By Stephen E. Alway, Ph.D., FACSM
The evolution of modern weight-training equipment and gyms has created a paradox. On one hand, it’s allowed us to move quickly and easily from one exercise to another; the machines have eliminated the tedious task of breaking the bar down after the exercise. However, excessive use of the machines, especially for the lower body, robs the gym rat of a structural mass base from which to refine for competitive purposes. Muscular thighs with definition emanating from every fiber aren’t built on leg extensions alone. Rather, some form of barbell squats is the best strategy to obtain sculpted thighs.
Squats add to the mass and depth of the anterior thigh muscles. In addition, the gluteal muscles, smaller hip muscles, lower and middle back, hamstrings and even the calves are all activated to some extent during this exercise. Does this mean that to have great thighs you must possess a sadistic gene that pushes you through the pain barrier toward exhaustion on every set? Probably not, but gut-busting work is necessary to maximally enlarge the thighs and there’s no better exercise than barbell squats.
Structure and Function
Even though the squat involves many muscles, the intent of this article is to focus on the muscles of the anterior thigh, which together are called the quadriceps femoris muscle group. The quadriceps femoris (“quads”) is a group of four muscles covering the anterior and lateral parts of the femur bone of the thigh. The three vasti muscles take their origin from the respective part of the femur; the vastus lateralis muscle from the lateral part of the femur; the vastus medialis from the medial part of the femur; and the vastus intermedius from the central, anterior part of the femur.
As a result, the vastus lateralis muscle is positioned on the lateral (outer) part of the thigh and the vastus medialis covers the medial (inner) part of the thigh. The vastus intermedius is located intermediate and deep to the vastus lateralis and the vastus medialis muscles. The tendon from the vastus lateralis combines with the tendons from the other two vasti muscles and the tendon of the rectus femoris to form the quadriceps tendon. The quadriceps tendon attaches to the patella (kneecap) and continues inferiorly (toward the foot) from the patella, where it’s called the patellar ligament. The patellar ligament inserts into the tibial tuberosity, a bumpy portion on the tibia bone of the lower leg.

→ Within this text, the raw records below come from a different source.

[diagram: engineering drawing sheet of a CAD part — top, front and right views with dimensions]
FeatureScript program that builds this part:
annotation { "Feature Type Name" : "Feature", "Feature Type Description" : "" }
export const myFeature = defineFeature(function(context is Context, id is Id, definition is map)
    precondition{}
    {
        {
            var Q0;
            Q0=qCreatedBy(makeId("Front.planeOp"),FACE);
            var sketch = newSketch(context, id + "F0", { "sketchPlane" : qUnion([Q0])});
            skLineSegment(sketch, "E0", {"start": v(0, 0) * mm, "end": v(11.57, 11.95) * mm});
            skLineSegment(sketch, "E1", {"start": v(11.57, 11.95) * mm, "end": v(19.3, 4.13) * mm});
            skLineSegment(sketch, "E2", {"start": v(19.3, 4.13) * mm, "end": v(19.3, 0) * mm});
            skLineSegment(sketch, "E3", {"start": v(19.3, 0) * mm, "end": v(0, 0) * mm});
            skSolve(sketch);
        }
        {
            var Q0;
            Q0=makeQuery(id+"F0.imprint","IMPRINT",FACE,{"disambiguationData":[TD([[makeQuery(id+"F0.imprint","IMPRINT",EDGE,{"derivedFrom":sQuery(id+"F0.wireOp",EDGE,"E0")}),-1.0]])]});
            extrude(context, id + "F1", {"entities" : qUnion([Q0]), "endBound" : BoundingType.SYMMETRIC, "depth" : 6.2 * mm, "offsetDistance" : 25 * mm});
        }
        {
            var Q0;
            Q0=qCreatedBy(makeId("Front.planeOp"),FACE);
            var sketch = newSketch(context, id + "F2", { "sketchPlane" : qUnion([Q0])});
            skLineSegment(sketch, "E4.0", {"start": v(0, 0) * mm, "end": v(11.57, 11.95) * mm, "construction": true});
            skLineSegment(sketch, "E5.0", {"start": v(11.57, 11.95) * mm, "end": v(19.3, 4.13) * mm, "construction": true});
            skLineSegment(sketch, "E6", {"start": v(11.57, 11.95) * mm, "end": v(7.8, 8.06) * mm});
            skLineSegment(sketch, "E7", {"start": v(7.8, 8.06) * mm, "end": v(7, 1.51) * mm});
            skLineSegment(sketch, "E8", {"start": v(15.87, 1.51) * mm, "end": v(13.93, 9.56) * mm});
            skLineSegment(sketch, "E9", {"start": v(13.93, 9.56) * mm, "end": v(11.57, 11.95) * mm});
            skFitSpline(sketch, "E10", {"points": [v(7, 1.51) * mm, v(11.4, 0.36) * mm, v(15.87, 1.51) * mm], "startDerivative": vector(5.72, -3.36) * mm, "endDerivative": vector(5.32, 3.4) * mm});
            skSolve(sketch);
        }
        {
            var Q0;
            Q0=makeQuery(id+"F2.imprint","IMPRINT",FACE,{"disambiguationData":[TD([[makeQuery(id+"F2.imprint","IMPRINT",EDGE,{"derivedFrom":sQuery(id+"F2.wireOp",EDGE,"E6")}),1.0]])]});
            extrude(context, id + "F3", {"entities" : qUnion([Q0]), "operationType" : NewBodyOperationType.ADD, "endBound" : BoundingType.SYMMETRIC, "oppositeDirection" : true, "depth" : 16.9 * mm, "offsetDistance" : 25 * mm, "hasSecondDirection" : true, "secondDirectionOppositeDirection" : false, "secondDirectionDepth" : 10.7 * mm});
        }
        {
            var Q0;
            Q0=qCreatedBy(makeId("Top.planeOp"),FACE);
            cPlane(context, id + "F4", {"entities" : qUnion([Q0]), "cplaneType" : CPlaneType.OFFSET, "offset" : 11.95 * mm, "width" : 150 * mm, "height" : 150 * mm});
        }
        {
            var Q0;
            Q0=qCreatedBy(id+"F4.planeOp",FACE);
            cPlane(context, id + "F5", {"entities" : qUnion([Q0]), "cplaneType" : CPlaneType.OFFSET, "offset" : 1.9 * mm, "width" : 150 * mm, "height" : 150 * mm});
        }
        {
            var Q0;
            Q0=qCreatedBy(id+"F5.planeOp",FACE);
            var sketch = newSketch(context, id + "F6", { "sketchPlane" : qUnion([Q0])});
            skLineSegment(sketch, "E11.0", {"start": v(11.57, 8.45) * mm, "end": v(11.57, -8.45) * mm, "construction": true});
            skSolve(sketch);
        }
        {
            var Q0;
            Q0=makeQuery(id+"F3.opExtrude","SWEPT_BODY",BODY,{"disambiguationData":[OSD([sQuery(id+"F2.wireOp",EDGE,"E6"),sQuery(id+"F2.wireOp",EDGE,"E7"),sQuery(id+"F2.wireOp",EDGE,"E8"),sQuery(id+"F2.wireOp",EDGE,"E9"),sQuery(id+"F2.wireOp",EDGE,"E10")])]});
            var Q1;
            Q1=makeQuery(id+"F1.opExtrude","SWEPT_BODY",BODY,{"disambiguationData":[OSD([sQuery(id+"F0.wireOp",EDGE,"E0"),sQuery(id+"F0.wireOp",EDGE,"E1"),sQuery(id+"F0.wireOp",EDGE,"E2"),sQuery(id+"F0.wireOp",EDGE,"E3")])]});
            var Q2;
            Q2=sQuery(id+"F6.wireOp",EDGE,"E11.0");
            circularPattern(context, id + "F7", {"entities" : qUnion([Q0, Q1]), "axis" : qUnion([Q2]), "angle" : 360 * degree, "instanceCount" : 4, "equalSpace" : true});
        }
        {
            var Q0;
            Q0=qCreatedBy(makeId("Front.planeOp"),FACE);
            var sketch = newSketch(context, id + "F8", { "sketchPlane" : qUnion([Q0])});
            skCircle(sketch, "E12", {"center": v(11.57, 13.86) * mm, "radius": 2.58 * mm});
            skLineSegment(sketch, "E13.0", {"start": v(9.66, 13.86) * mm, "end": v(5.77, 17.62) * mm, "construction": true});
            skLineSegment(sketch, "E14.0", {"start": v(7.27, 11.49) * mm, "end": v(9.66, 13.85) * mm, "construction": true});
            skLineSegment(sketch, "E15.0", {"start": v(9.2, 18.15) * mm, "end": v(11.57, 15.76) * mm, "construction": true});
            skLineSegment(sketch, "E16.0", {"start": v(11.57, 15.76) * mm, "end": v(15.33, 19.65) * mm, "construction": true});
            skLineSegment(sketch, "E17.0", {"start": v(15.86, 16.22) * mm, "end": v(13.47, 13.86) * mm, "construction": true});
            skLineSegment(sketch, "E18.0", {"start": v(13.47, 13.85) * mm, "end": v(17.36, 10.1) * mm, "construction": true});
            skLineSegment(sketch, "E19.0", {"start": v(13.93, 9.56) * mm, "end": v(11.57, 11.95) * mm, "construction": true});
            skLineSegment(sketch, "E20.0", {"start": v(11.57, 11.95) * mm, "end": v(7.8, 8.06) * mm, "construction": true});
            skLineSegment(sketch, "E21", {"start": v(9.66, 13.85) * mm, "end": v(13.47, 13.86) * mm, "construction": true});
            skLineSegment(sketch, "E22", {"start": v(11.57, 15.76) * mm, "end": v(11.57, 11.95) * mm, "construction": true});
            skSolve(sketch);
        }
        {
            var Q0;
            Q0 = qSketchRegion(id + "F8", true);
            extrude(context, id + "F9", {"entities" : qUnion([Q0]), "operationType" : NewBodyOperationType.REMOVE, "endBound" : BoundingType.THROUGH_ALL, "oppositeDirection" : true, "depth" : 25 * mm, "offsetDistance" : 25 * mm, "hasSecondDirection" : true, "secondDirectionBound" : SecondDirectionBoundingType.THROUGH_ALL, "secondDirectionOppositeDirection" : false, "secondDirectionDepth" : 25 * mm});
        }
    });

The rectus femoris (rectus=straight) is the fourth muscle in the quadriceps group. Unlike the vasti muscles, it begins on the hipbones at the iliac crest and above the socket where the head of the femur sits (acetabulum) in the hip. Its fibers run straight down from the hip to the knee. The tendon of the rectus femoris joins the tendons from the three vasti muscles to attach to the patella. Together, the three vasti and the rectus femoris muscles form the only real manner we have for extending the leg at the knee. The rectus femoris is much weaker when the hip is flexed (e.g., seated position, such as during leg extensions).